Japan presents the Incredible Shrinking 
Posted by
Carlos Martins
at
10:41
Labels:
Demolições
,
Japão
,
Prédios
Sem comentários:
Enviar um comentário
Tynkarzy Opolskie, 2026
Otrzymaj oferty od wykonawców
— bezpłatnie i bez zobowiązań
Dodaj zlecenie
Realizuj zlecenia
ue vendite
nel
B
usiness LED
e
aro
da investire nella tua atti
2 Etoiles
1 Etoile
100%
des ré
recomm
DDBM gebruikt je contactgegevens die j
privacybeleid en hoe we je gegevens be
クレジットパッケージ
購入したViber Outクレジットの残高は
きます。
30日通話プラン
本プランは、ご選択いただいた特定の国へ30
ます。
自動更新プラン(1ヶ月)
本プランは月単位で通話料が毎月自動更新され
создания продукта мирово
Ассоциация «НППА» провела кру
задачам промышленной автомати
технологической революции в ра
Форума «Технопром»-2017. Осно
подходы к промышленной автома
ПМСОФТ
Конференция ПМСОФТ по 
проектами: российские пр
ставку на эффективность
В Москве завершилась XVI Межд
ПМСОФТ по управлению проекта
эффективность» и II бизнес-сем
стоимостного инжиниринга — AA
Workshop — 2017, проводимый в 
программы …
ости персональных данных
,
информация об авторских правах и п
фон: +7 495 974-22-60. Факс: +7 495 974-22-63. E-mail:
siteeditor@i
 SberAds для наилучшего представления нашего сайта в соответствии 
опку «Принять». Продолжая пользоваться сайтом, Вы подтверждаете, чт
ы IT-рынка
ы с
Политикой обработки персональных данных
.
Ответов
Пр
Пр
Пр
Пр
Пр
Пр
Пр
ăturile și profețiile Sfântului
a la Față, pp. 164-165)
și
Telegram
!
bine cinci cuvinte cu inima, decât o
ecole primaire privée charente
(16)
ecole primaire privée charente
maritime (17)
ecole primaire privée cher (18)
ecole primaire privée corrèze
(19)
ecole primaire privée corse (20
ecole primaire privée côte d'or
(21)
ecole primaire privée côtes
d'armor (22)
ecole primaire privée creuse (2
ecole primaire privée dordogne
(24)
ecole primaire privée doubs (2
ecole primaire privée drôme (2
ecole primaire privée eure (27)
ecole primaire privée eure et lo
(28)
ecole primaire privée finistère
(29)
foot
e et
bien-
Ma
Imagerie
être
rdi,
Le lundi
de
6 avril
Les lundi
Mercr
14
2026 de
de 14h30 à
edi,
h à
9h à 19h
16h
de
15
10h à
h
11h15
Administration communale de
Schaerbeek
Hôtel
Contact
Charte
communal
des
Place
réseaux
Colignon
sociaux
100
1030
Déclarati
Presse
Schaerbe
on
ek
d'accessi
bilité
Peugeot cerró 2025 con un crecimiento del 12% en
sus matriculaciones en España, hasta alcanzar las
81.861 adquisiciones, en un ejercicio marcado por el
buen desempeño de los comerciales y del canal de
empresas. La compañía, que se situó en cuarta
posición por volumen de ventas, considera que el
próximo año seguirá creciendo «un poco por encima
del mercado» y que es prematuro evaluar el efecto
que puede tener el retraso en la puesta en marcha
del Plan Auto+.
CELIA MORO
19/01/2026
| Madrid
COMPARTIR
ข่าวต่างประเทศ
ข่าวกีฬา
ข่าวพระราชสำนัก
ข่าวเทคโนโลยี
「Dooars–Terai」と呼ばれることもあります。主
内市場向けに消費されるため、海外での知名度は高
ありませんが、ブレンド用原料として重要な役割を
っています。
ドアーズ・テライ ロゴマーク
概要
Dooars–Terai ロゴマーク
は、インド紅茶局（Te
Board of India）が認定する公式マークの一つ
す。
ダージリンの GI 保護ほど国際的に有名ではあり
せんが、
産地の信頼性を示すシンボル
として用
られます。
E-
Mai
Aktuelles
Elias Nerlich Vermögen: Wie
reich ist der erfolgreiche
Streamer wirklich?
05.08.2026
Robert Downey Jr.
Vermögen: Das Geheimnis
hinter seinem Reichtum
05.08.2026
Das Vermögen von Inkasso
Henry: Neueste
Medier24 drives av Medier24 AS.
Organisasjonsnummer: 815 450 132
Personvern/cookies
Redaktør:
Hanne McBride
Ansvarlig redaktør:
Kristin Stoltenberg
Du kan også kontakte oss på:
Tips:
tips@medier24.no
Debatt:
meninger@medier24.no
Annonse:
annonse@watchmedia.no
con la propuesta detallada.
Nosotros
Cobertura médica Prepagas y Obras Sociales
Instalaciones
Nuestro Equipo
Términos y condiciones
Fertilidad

—————

Rewrite the stretch of the listing from its start through the line containing "siteeditor@i" as a JSON list of strings, one per line, leaving out blank lines.

[
  "Japan presents the Incredible Shrinking ",
  "Posted by",
  "Carlos Martins",
  "at",
  "10:41",
  "Labels:",
  "Demolições",
  ",",
  "Japão",
  ",",
  "Prédios",
  "Sem comentários:",
  "Enviar um comentário",
  "Tynkarzy Opolskie, 2026",
  "Otrzymaj oferty od wykonawców",
  "— bezpłatnie i bez zobowiązań",
  "Dodaj zlecenie",
  "Realizuj zlecenia",
  "ue vendite",
  "nel",
  "B",
  "usiness LED",
  "e",
  "aro",
  "da investire nella tua atti",
  "2 Etoiles",
  "1 Etoile",
  "100%",
  "des ré",
  "recomm",
  "DDBM gebruikt je contactgegevens die j",
  "privacybeleid en hoe we je gegevens be",
  "クレジットパッケージ",
  "購入したViber Outクレジットの残高は",
  "きます。",
  "30日通話プラン",
  "本プランは、ご選択いただいた特定の国へ30",
  "ます。",
  "自動更新プラン(1ヶ月)",
  "本プランは月単位で通話料が毎月自動更新され",
  "создания продукта мирово",
  "Ассоциация «НППА» провела кру",
  "задачам промышленной автомати",
  "технологической революции в ра",
  "Форума «Технопром»-2017. Осно",
  "подходы к промышленной автома",
  "ПМСОФТ",
  "Конференция ПМСОФТ по ",
  "проектами: российские пр",
  "ставку на эффективность",
  "В Москве завершилась XVI Межд",
  "ПМСОФТ по управлению проекта",
  "эффективность» и II бизнес-сем",
  "стоимостного инжиниринга — AA",
  "Workshop — 2017, проводимый в ",
  "программы …",
  "ости персональных данных",
  ",",
  "информация об авторских правах и п",
  "фон: +7 495 974-22-60. Факс: +7 495 974-22-63. E-mail:",
  "siteeditor@i"
]